A beautiful villa and Japanese garden overlooking the most scenic spot in Ozu

Closest station

JR Iyo-Ozu Station


Around 5 minutes by taxi from Iyo-Ozu Station, JR Yosan Line

Around 20 minutes’ walk from Iyo-Ozu Station, JR Yosan Line


411-2 Ozu, Ozu-shi, Ehime

Opening hours

9:00-17:00 (Last admission: 16:30)


Adult 550 yen, Children (Under 16) 220 yen

Set tickets for Garyu Sanso and Ozu Castle: Adult 880 yen, Children (Under 16) 330 yen

Great Stuff to See and Do!

It started out as a garden built by a warlord’s senior vassal

This Japanese sukiya-zukuri (sukiya-style architecture) villa and garden overlook Garyu-buchi, one of the most picturesque spots in Ozu.

The site dates back to around 430 years ago.
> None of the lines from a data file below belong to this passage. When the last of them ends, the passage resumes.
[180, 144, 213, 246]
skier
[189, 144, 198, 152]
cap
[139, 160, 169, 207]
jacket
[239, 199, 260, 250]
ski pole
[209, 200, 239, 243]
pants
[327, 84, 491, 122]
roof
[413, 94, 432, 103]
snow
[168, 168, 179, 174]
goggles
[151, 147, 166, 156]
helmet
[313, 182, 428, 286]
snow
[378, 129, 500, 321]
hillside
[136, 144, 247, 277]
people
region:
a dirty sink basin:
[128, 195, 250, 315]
It started out as a vast garden built by Kanbee Watanabe, a senior vassal of the warlord Takatora Todo, who ruled over the Ozu domain (present-day Ozu City and its vicinity).
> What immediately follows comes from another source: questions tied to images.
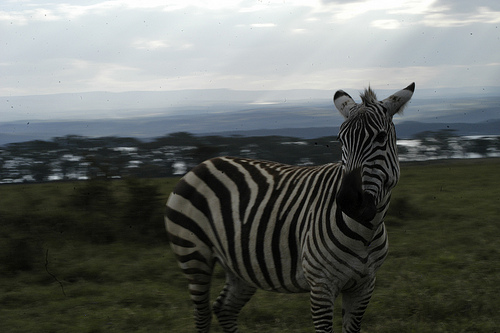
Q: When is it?
A: Day time.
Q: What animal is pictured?
A: A zebra.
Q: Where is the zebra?
A: On the grass.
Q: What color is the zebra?
A: Black and white.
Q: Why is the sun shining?
A: It is during the day.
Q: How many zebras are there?
A: One.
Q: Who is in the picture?
A: Only the zebra.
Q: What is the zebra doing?
A: Standing.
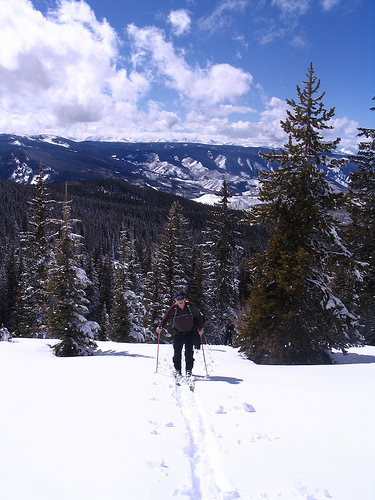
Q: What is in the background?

Later, Torajiro Kochi, a merchant from Ozu who made a fortune in the Japanese wax trade during the Meiji period, spent 10 years building the villa and giving it the beautiful appearance it has today.

At Garyu Sanso, there are three distinctive teahouses that have various characteristics: Garyu-in, Chishi-an, and Furo-an. The Japanese garden, with the picturesque Hiji River and Mt. Tomisu in the background, provides the perfect setting for spending a peaceful moment of tranquility.

A masterpiece of sukiya-zukuri that integrates Japanese aesthetic sensibilities

While these teahouses are noted for their informal and unrestricted design, they were built based on sukiya-zukuri, a traditional Japanese architectural style that incorporates the building methods and designs used in tea-ceremony room architecture.

Torajiro poured his greatest passion into Garyu-in, with its quaint, mossy thatched roof. The rich variety of craftsmanship and design found in its three rooms—Seisui-no-ma, Isshi-no-ma, and Kagetsu-no-ma—are a distillation of Japanese beauty. Looking closely at the details within each room will let you discover the care and emotion that the craftsmen put into their work.

The Furo-an, which was constructed above the Garyu-buchi of the Hiji River, is a one-of-a-kind building designed to resemble a boat. The picturesque view of the river below makes visitors feel as though they are on a pleasure cruise.